TASK OBJECTIVE: I would like each line of the data that holds the word "Plan" copied out.

Top of RECORDS FOR THIS TASK

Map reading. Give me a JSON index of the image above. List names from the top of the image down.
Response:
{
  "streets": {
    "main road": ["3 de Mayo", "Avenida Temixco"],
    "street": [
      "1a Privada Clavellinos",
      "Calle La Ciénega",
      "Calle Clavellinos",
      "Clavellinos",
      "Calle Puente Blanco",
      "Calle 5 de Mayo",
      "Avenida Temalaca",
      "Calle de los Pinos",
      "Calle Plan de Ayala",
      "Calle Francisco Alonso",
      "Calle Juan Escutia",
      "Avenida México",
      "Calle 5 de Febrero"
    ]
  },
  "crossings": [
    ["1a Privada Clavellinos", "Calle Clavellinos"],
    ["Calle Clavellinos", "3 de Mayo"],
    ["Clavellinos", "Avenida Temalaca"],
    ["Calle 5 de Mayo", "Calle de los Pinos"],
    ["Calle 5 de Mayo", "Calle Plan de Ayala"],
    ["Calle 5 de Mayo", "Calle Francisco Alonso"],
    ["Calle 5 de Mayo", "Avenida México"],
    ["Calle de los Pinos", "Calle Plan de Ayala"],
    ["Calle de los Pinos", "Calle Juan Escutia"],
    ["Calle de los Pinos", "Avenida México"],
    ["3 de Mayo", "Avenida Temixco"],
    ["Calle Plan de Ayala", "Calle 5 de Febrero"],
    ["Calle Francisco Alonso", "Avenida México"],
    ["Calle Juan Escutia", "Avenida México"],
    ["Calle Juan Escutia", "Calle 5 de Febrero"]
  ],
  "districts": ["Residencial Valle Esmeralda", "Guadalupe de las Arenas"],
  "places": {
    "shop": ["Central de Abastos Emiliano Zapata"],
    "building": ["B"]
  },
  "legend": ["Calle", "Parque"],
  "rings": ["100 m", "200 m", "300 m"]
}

Bottom of RECORDS FOR THIS TASK

REPLY:
      "Calle Plan de Ayala",
    ["Calle 5 de Mayo", "Calle Plan de Ayala"],
    ["Calle de los Pinos", "Calle Plan de Ayala"],
    ["Calle Plan de Ayala", "Calle 5 de Febrero"],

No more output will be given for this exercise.